I have an improper integral which does not have a closed-form expression.
$$p1 = 2\pi \lambda_M \int_{r=0}^{\infty} \frac{e^{- \mathcal{Z} r^2}}{1 + \mathcal{Y}r^\alpha} r \, dr$$
If I used numerical-integration using simpson's method, how can I find the ideal value of the upper limit of $r$. I am having different results for different values of $r$
On
Sub $r=\sqrt{x/Z}$ and the integral becomes
$$\frac{\pi \lambda_M}{\sqrt{Z}} \int_0^{\infty} dx \, \frac{e^{-x}}{1+Y Z^{-\alpha/2} x^{\alpha/2}} $$
Now you can use something called Gauss-Laguerre quadrature. This is where one uses the orthogonality properties of Laguerre polynomials $L_n$ to form the approximation
$$\int_0^{\infty} dx \, f(x) e^{-x} \approx \sum_{i=1}^n w_i f(x_i)$$
where
$$L_n(x_i) = 0$$
and
$$w_i = \frac{x_i}{(n+1)^2 L_{n+1}(x_i)^2} $$
Note that the Laguerre polynomial is defined as
$$L_n(x) = e^x \frac{d^n}{dx^n} (e^{-x} x^n) $$
A table of zeros may be found here.
One way is to not use an upper truncation limit at all and instead map to an integral over $(0,1)$ using a substitution such as $x=1/(1+r)$, or $r=\tan(\pi x/2)$.

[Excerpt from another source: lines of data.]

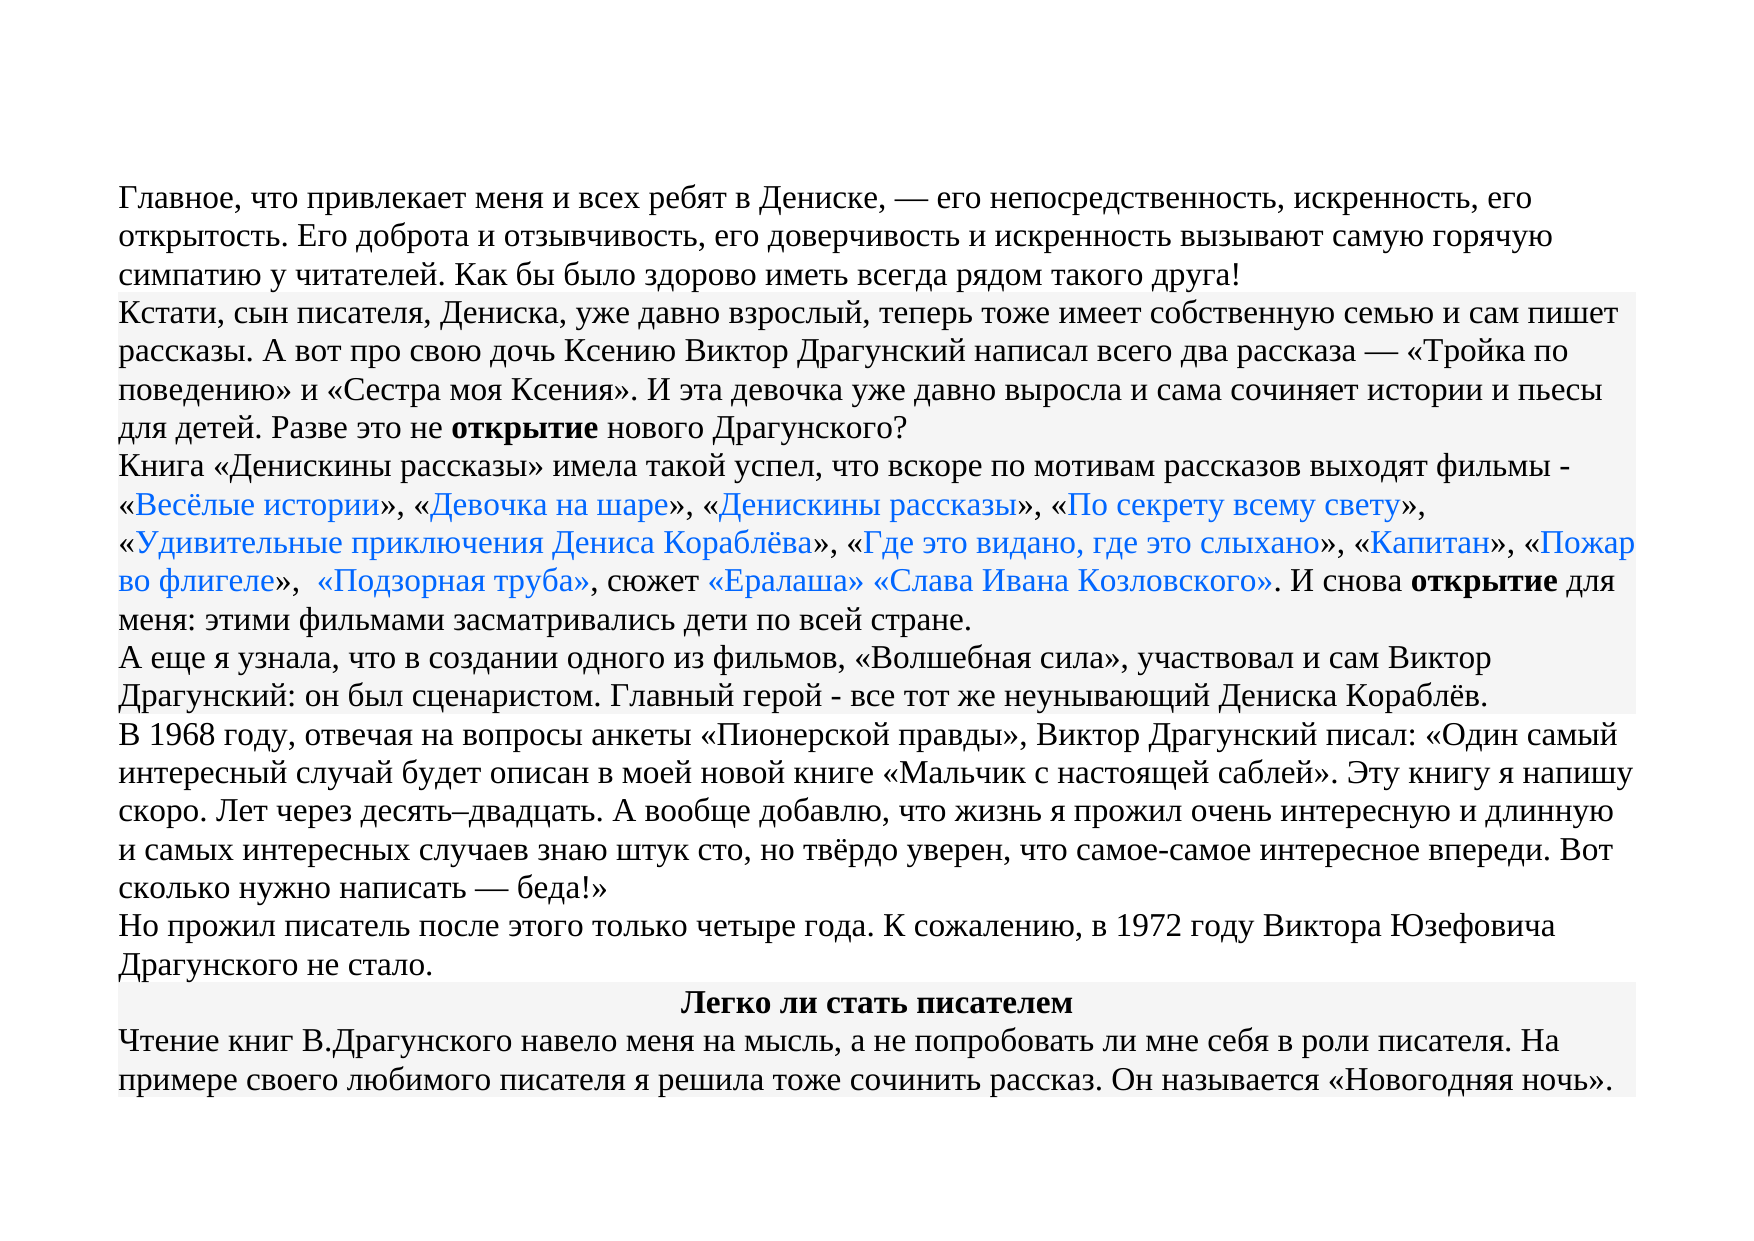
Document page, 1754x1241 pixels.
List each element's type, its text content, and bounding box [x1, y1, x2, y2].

text А еще я узнала, что в создании одного из фильмов, «Волшебная сила», участвовал и сам Виктор Драгунский: он был сценаристом. Главный герой - все тот же неунывающий Дениска Кораблёв. [118, 637, 1636, 714]
text Легко ли стать писателем [118, 982, 1636, 1021]
text Главное, что привлекает меня и всех ребят в Дениске, — его непосредственность, искренность, его открытость. Его доброта и отзывчивость, его доверчивость и искренность вызывают самую горячую симпатию у читателей. Как бы было здорово иметь всегда рядом такого друга! [118, 177, 1636, 292]
text Чтение книг В.Драгунского навело меня на мысль, а не попробовать ли мне себя в роли писателя. На примере своего любимого писателя я решила тоже сочинить рассказ. Он называется «Новогодняя ночь». [118, 1021, 1636, 1097]
text Кстати, сын писателя, Дениска, уже давно взрослый, теперь тоже имеет собственную семью и сам пишет рассказы. А вот про свою дочь Ксению Виктор Драгунский написал всего два рассказа — «Тройка по поведению» и «Сестра моя Ксения». И эта девочка уже давно выросла и сама сочиняет истории и пьесы для детей. Разве это не открытие нового Драгунского? [118, 292, 1636, 446]
text В 1968 году, отвечая на вопросы анкеты «Пионерской правды», Виктор Драгунский писал: «Один самый интересный случай будет описан в моей новой книге «Мальчик с настоящей саблей». Эту книгу я напишу скоро. Лет через десять–двадцать. А вообще добавлю, что жизнь я прожил очень интересную и длинную и самых интересных случаев знаю штук сто, но твёрдо уверен, что самое-самое интересное впереди. Вот сколько нужно написать — беда!» [118, 714, 1636, 906]
text Книга «Денискины рассказы» имела такой успел, что вскоре по мотивам рассказов выходят фильмы - «Весёлые истории», «Девочка на шаре», «Денискины рассказы», «По секрету всему свету», «Удивительные приключения Дениса Кораблёва», «Где это видано, где это слыхано», «Капитан», «Пожар во флигеле», «Подзорная труба», сюжет «Ералаша» «Слава Ивана Козловского». И снова открытие для меня: этими фильмами засматривались дети по всей стране. [118, 446, 1636, 637]
text Но прожил писатель после этого только четыре года. К сожалению, в 1972 году Виктора Юзефовича Драгунского не стало. [118, 906, 1636, 982]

Another way is to note that the integrand is bounded by $e^{-\mathcal{Z} r^2}$ (assuming $\mathcal{Y} \geq 0$ so that everything makes sense). This combined with some familiar estimates for tails of the normal distribution allows you to show that the tail of your integral (without the coefficient in front) is bounded by $e^{-\mathcal{Z} R^2}$.
Still another way would be to use Gauss-Hermite quadrature (which would converge quite rapidly if $\mathcal{Y}$ isn't too large).